The above outlines that in a real street fight, fancy moves will not defend you – but a solid straight punch will.
Perfect the simple, make it strong, and the complex will evolve around the simple.
But – flashy moves are cool. They seem like they might be more effective. But often they lack power.
A student from another school came in and demostrated his school’s kung fu form. My Sifu watched politely. I thought the form looked ok. Sifu smiled, thanked him, and he left.
After, Sifu asked us “Did you notice how weak and powerless his form was? He was dancing, not fighting. There was no power in it.”. That made me realize that although the form looked complex and artistic, it lacked any type of real effectiveness.
It’s fine to practice an art for the sake of the art form.
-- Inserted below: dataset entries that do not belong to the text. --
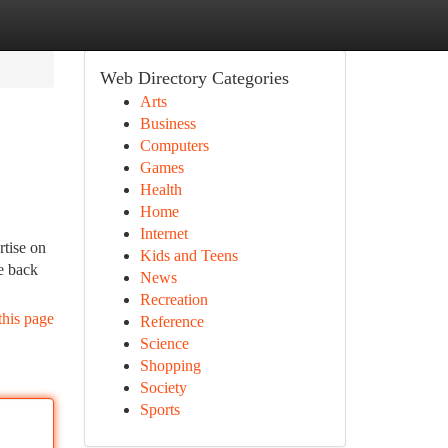
Web Directory Categories
Arts
Business
Computers
Games
Health
Home
Internet
tise on
Kids and Teens
re back
News
Recreation
this page
Reference
Science
Shopping
Society
Sports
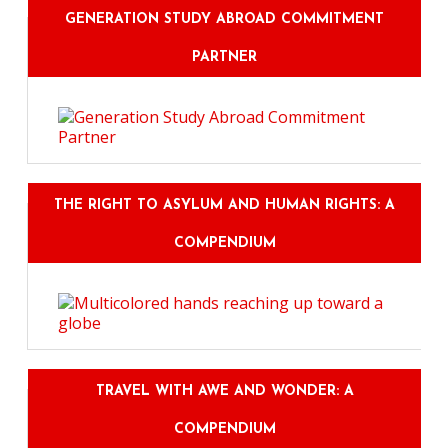
GENERATION STUDY ABROAD COMMITMENT
PARTNER
THE RIGHT TO ASYLUM AND HUMAN RIGHTS: A
COMPENDIUM
TRAVEL WITH AWE AND WONDER: A
COMPENDIUM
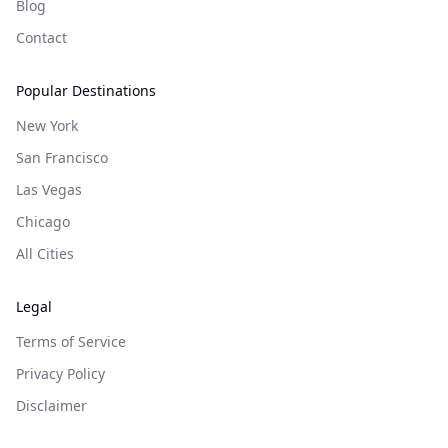
Blog
Contact
Popular Destinations
New York
San Francisco
Las Vegas
Chicago
All Cities
Legal
Terms of Service
Privacy Policy
Disclaimer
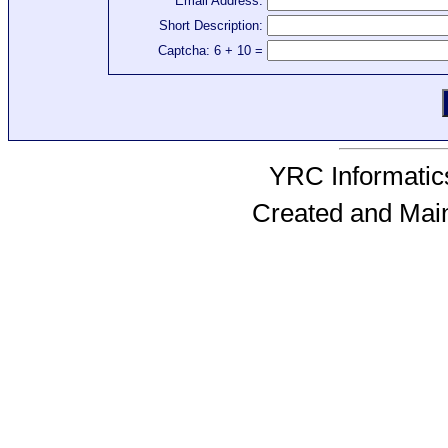
Email Address:
Short Description:
Captcha: 6 + 10 =
YRC Informatics
Created and Mai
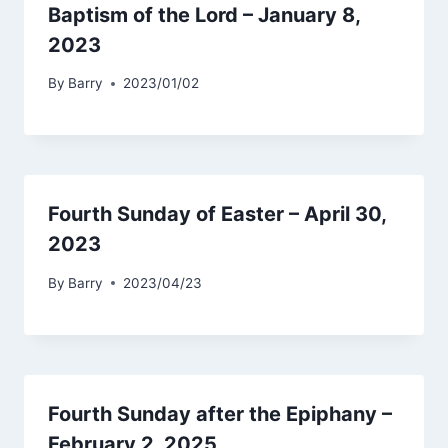
Baptism of the Lord – January 8,
2023
By
Barry
2023/01/02
Fourth Sunday of Easter – April 30,
2023
By
Barry
2023/04/23
Fourth Sunday after the Epiphany –
February 2, 2025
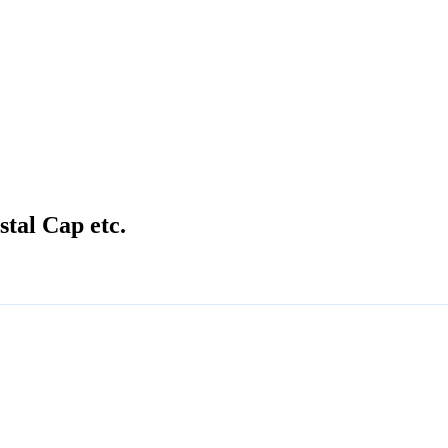
stal Cap etc.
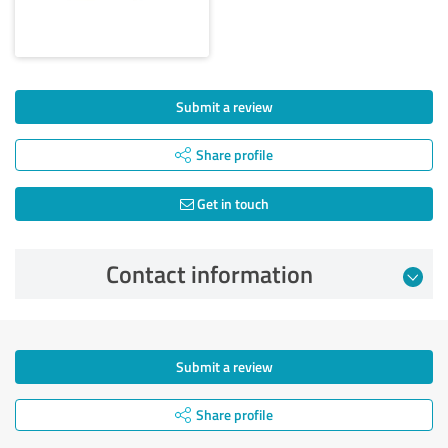
Submit a review
Share profile
Get in touch
Contact information
Submit a review
Share profile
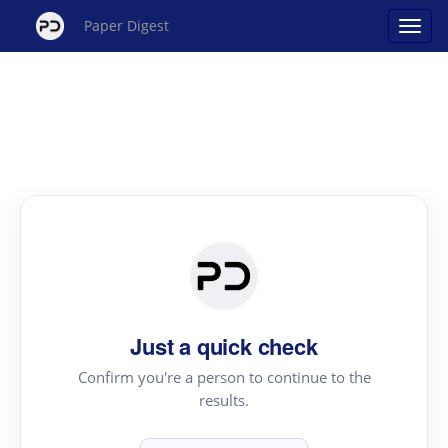
Paper Digest
Just a quick check
Confirm you're a person to continue to the
results.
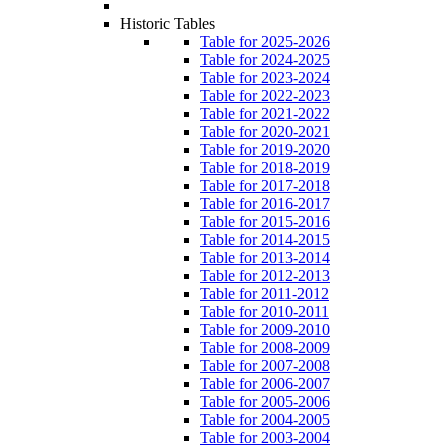
Historic Tables
Table for 2025-2026
Table for 2024-2025
Table for 2023-2024
Table for 2022-2023
Table for 2021-2022
Table for 2020-2021
Table for 2019-2020
Table for 2018-2019
Table for 2017-2018
Table for 2016-2017
Table for 2015-2016
Table for 2014-2015
Table for 2013-2014
Table for 2012-2013
Table for 2011-2012
Table for 2010-2011
Table for 2009-2010
Table for 2008-2009
Table for 2007-2008
Table for 2006-2007
Table for 2005-2006
Table for 2004-2005
Table for 2003-2004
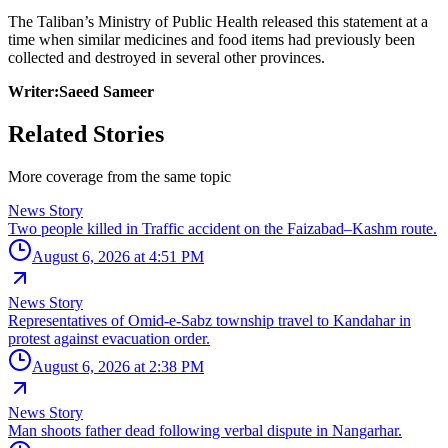
The Taliban’s Ministry of Public Health released this statement at a
time when similar medicines and food items had previously been
collected and destroyed in several other provinces.
Writer:Saeed Sameer
Related Stories
More coverage from the same topic
News Story
Two people killed in Traffic accident on the Faizabad–Kashm route.
August 6, 2026 at 4:51 PM
News Story
Representatives of Omid-e-Sabz township travel to Kandahar in
protest against evacuation order.
August 6, 2026 at 2:38 PM
News Story
Man shoots father dead following verbal dispute in Nangarhar.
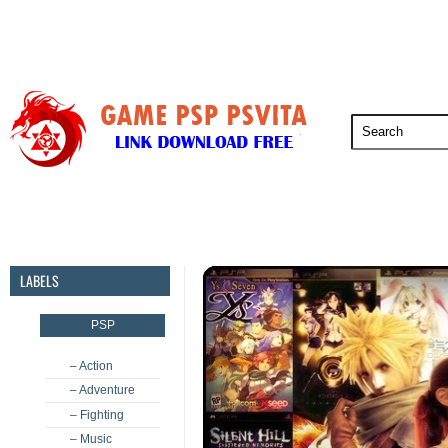
PSP
PSVita
PS5
PS4
PS3
LABELS
PSP
– Action
– Adventure
– Fighting
– Music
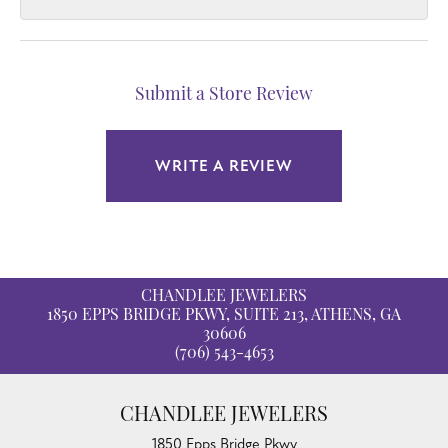
Submit a Store Review
WRITE A REVIEW
CHANDLEE JEWELERS
1850 EPPS BRIDGE PKWY, SUITE 213, ATHENS, GA
30606
(706) 543-4653
CHANDLEE JEWELERS
1850 Epps Bridge Pkwy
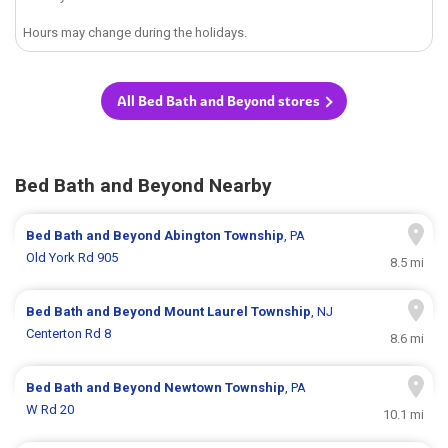
Hours may change during the holidays.
All Bed Bath and Beyond stores
Bed Bath and Beyond Nearby
Bed Bath and Beyond
Abington Township
, PA
Old York Rd 905
8.5 mi
Bed Bath and Beyond
Mount Laurel Township
, NJ
Centerton Rd 8
8.6 mi
Bed Bath and Beyond
Newtown Township
, PA
W Rd 20
10.1 mi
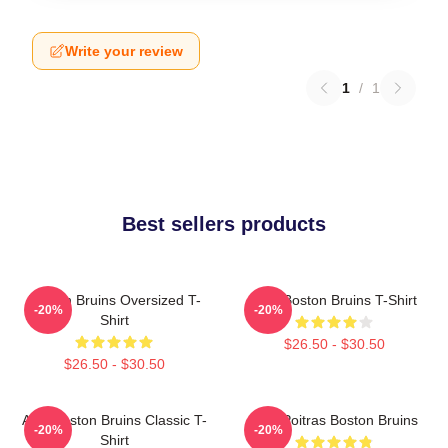
Write your review
1
/
1
Best sellers products
Boston Bruins Oversized T-
Art - Boston Bruins T-Shirt
-20%
-20%
Shirt
$26.50 - $30.50
$26.50 - $30.50
Art - Boston Bruins Classic T-
Matt Poitras Boston Bruins
-20%
-20%
Shirt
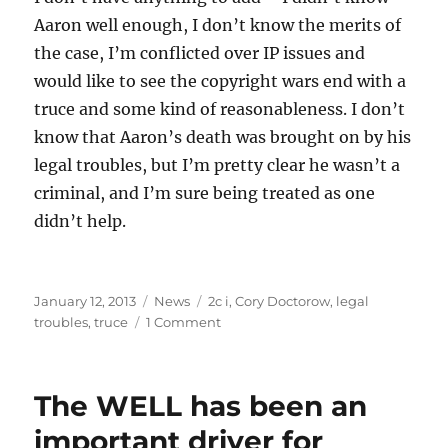
Aaron well enough, I don’t know the merits of
the case, I’m conflicted over IP issues and
would like to see the copyright wars end with a
truce and some kind of reasonableness. I don’t
know that Aaron’s death was brought on by his
legal troubles, but I’m pretty clear he wasn’t a
criminal, and I’m sure being treated as one
didn’t help.
Posted
Categories
Tags
January 12, 2013
News
2c i
,
Cory Doctorow
,
legal
on
on
troubles
,
truce
1 Comment
Aaron
Swartz,
1986-
The WELL has been an
2013
important driver for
But if you want to practice Kung Fu for the self-defense aspect, then learn to generate power in the simple moves first.
Start by throwing 300 punches, every day. Don’t hyperextend your joints though – this means when you throw the punch, your elbow joints don’t straighten all the way and put any type of strain on the joint. Be powerful, punch through your imaginary opponent, but don’t overextend. Throw 100 high, 100 medium and 100 low punches.